You could say it’s a dream of harmony and unity … The promise of this dream is universal.


The answer is in the text. God says, ‘Know that I am with you and will keep you wherever you go … for I will not leave you until I have done what I have promised you’.

It’s at that moment perhaps that there’s a breakthrough for Jacob, and there can be for each of us too. We find ourselves thinking, ‘God is saying this to me, today’; and perhaps adding, ‘I need to remember those words. I must write them down, so that I don’t forget them. I need to learn them by heart, and repeat them to myself, again and again, so that I really, really believe them.’

God says, ‘Know that I am with you and will keep you wherever you go’.

And then the dream comes sharply to an end, as all good dreams do. Jacob wakes up and says, ‘Surely the Lord is in this place – and I did not know it!’

This is powerful stuff. Isn’t this our experience? We’re in some place, or conversation, or relationship – and, possibly at the time, but more often when we look back, we find ourselves saying with Jacob, ‘God was really with me then, even though I didn’t realise it at the time’.

Being in church together heightens our sensitivity to the presence of God everywhere. When we’re worshiping at Western in two weeks’ time, God really will be there with us. It will feel different, certainly, but God will surely be there. Even now he’s going ahead to prepare that place.

Jacob, waking up in the great outdoors, cries out in amazement, ‘This is none other than the house of God, and this is the gate of heaven’.

You and I may not use the words of Jacob, but there are moments when something in us cries out this truth. It’s moments like these that keep us going when life is tough and the ambience for weekly worship is initially less conducive.

The story continues: ‘So Jacob rose early in the morning, and he took the stone that he had put under his head and set it up for a pillar and poured oil on the top of it’. Jacob could not leave without marking the spot. For the rest of his life it would be a holy place, because there he had encountered, and been encountered by, God. In all of our lives, there are without doubt holy places, holy times and holy people. It’s good to take time to acknowledge them and mark them – if only in our minds.

Next week we will acknowledge the holiness of St Paul’s as we hand it over to our builders for the coming year.

There isn’t time to explore today’s gospel reading in detail. In summary, Philip finds Nathanael and says to him, come and meet Jesus. Nathanael realises who Jesus is, but he can’t believe that Jesus knows or cares about who he is. Jesus makes it clear that he does know who Nathanael is and, what’s more, that he does care about him.

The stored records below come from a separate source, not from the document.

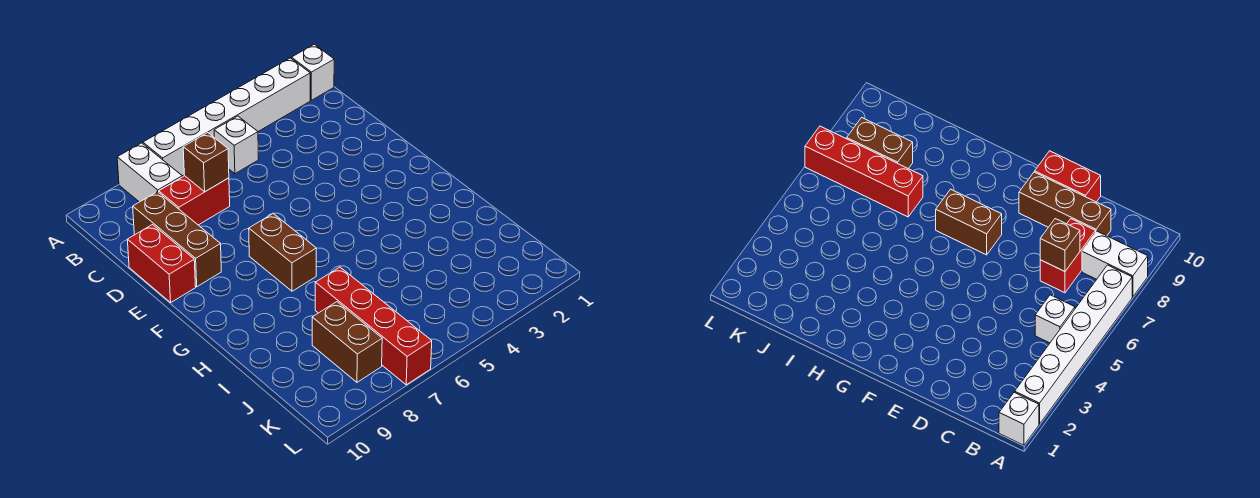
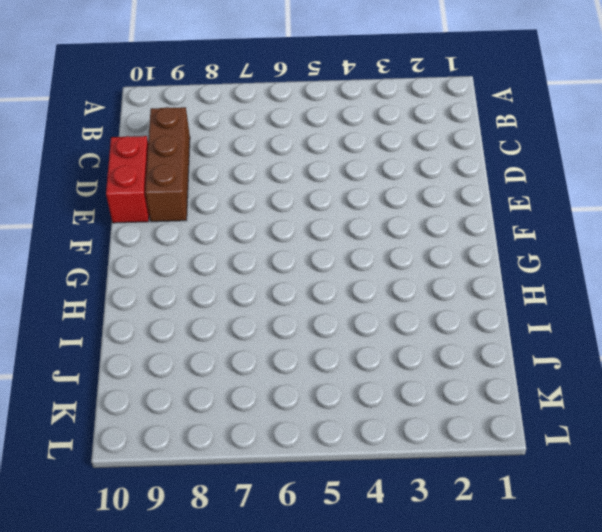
none -> white brick A1 level 1
none -> white brick A2:A7 level 1

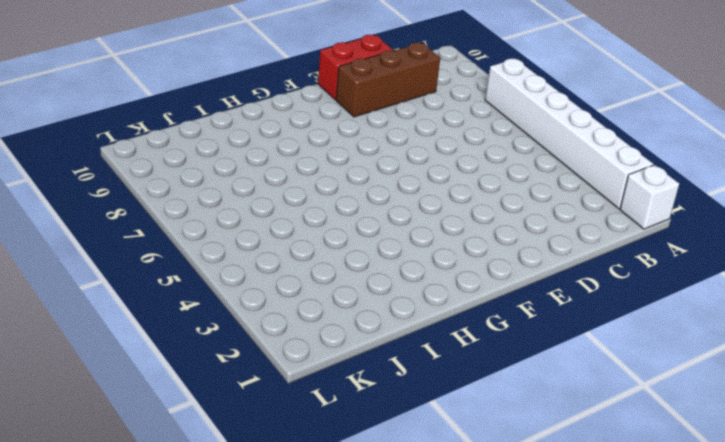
none -> white brick A8:B8 level 1
none -> white brick B5 level 1

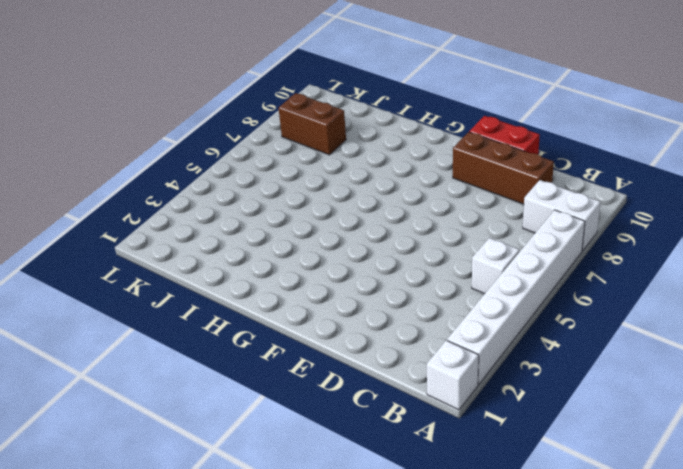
none -> red brick C7:C8 level 1
none -> brown brick F7:G7 level 1

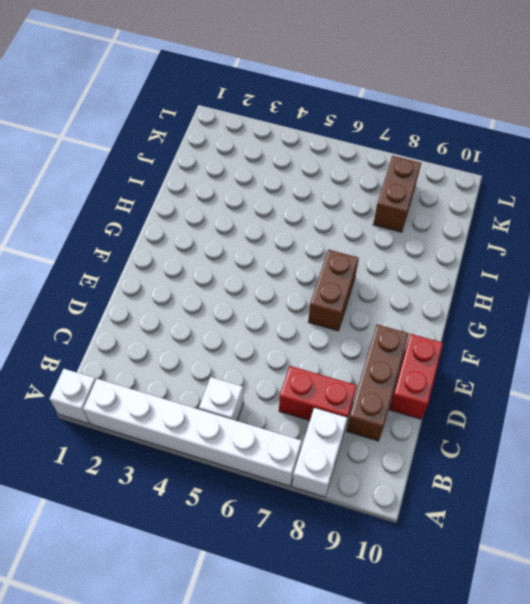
none -> red brick I7:L7 level 1
none -> brown brick C7 level 2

And Jesus makes Nathanael a great promise: ‘Very truly, I tell you, you will see heaven opened and the angels of God ascending and descending upon the Son of Man’. The ladder of Jacob’s dream has been replaced by the presence of God in his beloved Son, our Lord Jesus Christ.

In conclusion: to this day, the messenger angels of God continue their work of helping us to see what reality really looks like. Angel wings rustle everywhere.